[[ Excerpted data, beginning ]]

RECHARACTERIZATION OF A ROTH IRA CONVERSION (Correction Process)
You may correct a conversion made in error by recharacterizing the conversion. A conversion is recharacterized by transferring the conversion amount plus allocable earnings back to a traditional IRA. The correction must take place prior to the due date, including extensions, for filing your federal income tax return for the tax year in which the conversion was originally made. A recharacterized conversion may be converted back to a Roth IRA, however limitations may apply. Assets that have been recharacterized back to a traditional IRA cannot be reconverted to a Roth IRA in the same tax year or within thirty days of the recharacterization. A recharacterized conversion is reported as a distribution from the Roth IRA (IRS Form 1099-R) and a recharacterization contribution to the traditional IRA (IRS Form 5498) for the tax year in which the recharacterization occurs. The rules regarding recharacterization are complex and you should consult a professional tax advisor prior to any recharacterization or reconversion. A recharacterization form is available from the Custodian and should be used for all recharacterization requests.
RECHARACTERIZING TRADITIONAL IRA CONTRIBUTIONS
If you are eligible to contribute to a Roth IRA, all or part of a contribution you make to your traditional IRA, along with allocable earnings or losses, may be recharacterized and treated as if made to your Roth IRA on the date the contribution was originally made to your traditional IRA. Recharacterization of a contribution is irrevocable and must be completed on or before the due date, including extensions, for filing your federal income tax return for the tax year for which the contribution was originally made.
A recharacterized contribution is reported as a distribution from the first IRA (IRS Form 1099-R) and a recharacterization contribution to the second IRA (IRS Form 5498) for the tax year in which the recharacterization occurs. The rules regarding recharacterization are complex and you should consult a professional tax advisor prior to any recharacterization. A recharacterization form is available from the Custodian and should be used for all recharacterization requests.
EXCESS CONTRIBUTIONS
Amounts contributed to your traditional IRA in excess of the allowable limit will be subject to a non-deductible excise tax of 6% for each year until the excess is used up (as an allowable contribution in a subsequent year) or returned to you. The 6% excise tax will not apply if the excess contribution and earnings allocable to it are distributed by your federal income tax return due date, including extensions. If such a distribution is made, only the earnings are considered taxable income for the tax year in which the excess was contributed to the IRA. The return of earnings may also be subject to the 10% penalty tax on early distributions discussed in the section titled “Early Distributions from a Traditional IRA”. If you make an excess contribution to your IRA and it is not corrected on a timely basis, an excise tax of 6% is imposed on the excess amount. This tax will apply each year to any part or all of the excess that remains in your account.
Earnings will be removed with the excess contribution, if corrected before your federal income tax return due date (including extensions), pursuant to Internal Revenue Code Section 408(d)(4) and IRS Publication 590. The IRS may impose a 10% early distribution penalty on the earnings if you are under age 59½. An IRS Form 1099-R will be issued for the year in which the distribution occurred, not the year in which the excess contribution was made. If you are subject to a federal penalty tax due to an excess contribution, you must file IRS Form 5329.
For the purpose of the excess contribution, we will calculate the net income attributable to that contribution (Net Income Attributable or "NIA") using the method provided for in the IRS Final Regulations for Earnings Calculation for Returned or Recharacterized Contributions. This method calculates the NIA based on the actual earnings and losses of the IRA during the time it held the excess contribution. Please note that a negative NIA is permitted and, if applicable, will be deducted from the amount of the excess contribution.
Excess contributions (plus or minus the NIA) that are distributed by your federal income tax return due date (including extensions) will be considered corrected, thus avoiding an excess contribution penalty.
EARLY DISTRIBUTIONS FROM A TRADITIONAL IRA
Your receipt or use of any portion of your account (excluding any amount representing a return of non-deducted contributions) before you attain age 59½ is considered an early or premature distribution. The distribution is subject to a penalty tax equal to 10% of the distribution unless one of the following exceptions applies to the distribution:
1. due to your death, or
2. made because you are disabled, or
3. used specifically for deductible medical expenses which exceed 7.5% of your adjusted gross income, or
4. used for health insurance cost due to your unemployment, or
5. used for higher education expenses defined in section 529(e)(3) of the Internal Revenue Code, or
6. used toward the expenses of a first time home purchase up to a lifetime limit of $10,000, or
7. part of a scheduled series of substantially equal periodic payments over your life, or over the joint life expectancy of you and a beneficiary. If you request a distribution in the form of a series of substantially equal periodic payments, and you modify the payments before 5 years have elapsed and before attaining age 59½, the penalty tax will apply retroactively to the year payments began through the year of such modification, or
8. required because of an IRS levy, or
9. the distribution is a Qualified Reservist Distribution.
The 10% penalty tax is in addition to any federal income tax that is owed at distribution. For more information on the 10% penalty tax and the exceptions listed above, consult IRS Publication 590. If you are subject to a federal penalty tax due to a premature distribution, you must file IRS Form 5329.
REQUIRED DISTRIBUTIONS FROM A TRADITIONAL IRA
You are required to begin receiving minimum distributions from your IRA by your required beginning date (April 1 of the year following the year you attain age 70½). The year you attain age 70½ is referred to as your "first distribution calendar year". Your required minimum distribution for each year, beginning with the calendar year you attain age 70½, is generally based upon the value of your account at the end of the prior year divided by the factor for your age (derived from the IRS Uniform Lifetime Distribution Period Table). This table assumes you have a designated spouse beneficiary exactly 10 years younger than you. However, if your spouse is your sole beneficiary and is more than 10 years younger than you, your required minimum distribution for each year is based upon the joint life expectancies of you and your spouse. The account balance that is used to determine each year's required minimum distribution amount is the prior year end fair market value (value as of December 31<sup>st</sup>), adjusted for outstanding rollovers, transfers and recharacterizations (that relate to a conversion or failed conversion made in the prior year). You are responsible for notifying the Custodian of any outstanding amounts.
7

[[ Excerpted data, end ]]

_Task brief_
Repeat each entry exactly.

_Written reply_
RECHARACTERIZATION OF A ROTH IRA CONVERSION (Correction Process)
You may correct a conversion made in error by recharacterizing the conversion. A conversion is recharacterized by transferring the conversion amount plus allocable earnings back to a traditional IRA. The correction must take place prior to the due date, including extensions, for filing your federal income tax return for the tax year in which the conversion was originally made. A recharacterized conversion may be converted back to a Roth IRA, however limitations may apply. Assets that have been recharacterized back to a traditional IRA cannot be reconverted to a Roth IRA in the same tax year or within thirty days of the recharacterization. A recharacterized conversion is reported as a distribution from the Roth IRA (IRS Form 1099-R) and a recharacterization contribution to the traditional IRA (IRS Form 5498) for the tax year in which the recharacterization occurs. The rules regarding recharacterization are complex and you should consult a professional tax advisor prior to any recharacterization or reconversion. A recharacterization form is available from the Custodian and should be used for all recharacterization requests.
RECHARACTERIZING TRADITIONAL IRA CONTRIBUTIONS
If you are eligible to contribute to a Roth IRA, all or part of a contribution you make to your traditional IRA, along with allocable earnings or losses, may be recharacterized and treated as if made to your Roth IRA on the date the contribution was originally made to your traditional IRA. Recharacterization of a contribution is irrevocable and must be completed on or before the due date, including extensions, for filing your federal income tax return for the tax year for which the contribution was originally made.
A recharacterized contribution is reported as a distribution from the first IRA (IRS Form 1099-R) and a recharacterization contribution to the second IRA (IRS Form 5498) for the tax year in which the recharacterization occurs. The rules regarding recharacterization are complex and you should consult a professional tax advisor prior to any recharacterization. A recharacterization form is available from the Custodian and should be used for all recharacterization requests.
EXCESS CONTRIBUTIONS
Amounts contributed to your traditional IRA in excess of the allowable limit will be subject to a non-deductible excise tax of 6% for each year until the excess is used up (as an allowable contribution in a subsequent year) or returned to you. The 6% excise tax will not apply if the excess contribution and earnings allocable to it are distributed by your federal income tax return due date, including extensions. If such a distribution is made, only the earnings are considered taxable income for the tax year in which the excess was contributed to the IRA. The return of earnings may also be subject to the 10% penalty tax on early distributions discussed in the section titled “Early Distributions from a Traditional IRA”. If you make an excess contribution to your IRA and it is not corrected on a timely basis, an excise tax of 6% is imposed on the excess amount. This tax will apply each year to any part or all of the excess that remains in your account.
Earnings will be removed with the excess contribution, if corrected before your federal income tax return due date (including extensions), pursuant to Internal Revenue Code Section 408(d)(4) and IRS Publication 590. The IRS may impose a 10% early distribution penalty on the earnings if you are under age 59½. An IRS Form 1099-R will be issued for the year in which the distribution occurred, not the year in which the excess contribution was made. If you are subject to a federal penalty tax due to an excess contribution, you must file IRS Form 5329.
For the purpose of the excess contribution, we will calculate the net income attributable to that contribution (Net Income Attributable or "NIA") using the method provided for in the IRS Final Regulations for Earnings Calculation for Returned or Recharacterized Contributions. This method calculates the NIA based on the actual earnings and losses of the IRA during the time it held the excess contribution. Please note that a negative NIA is permitted and, if applicable, will be deducted from the amount of the excess contribution.
Excess contributions (plus or minus the NIA) that are distributed by your federal income tax return due date (including extensions) will be considered corrected, thus avoiding an excess contribution penalty.
EARLY DISTRIBUTIONS FROM A TRADITIONAL IRA
Your receipt or use of any portion of your account (excluding any amount representing a return of non-deducted contributions) before you attain age 59½ is considered an early or premature distribution. The distribution is subject to a penalty tax equal to 10% of the distribution unless one of the following exceptions applies to the distribution:
1. due to your death, or
2. made because you are disabled, or
3. used specifically for deductible medical expenses which exceed 7.5% of your adjusted gross income, or
4. used for health insurance cost due to your unemployment, or
5. used for higher education expenses defined in section 529(e)(3) of the Internal Revenue Code, or
6. used toward the expenses of a first time home purchase up to a lifetime limit of $10,000, or
7. part of a scheduled series of substantially equal periodic payments over your life, or over the joint life expectancy of you and a beneficiary. If you request a distribution in the form of a series of substantially equal periodic payments, and you modify the payments before 5 years have elapsed and before attaining age 59½, the penalty tax will apply retroactively to the year payments began through the year of such modification, or
8. required because of an IRS levy, or
9. the distribution is a Qualified Reservist Distribution.
The 10% penalty tax is in addition to any federal income tax that is owed at distribution. For more information on the 10% penalty tax and the exceptions listed above, consult IRS Publication 590. If you are subject to a federal penalty tax due to a premature distribution, you must file IRS Form 5329.
REQUIRED DISTRIBUTIONS FROM A TRADITIONAL IRA
You are required to begin receiving minimum distributions from your IRA by your required beginning date (April 1 of the year following the year you attain age 70½). The year you attain age 70½ is referred to as your "first distribution calendar year". Your required minimum distribution for each year, beginning with the calendar year you attain age 70½, is generally based upon the value of your account at the end of the prior year divided by the factor for your age (derived from the IRS Uniform Lifetime Distribution Period Table). This table assumes you have a designated spouse beneficiary exactly 10 years younger than you. However, if your spouse is your sole beneficiary and is more than 10 years younger than you, your required minimum distribution for each year is based upon the joint life expectancies of you and your spouse. The account balance that is used to determine each year's required minimum distribution amount is the prior year end fair market value (value as of December 31<sup>st</sup>), adjusted for outstanding rollovers, transfers and recharacterizations (that relate to a conversion or failed conversion made in the prior year). You are responsible for notifying the Custodian of any outstanding amounts.
7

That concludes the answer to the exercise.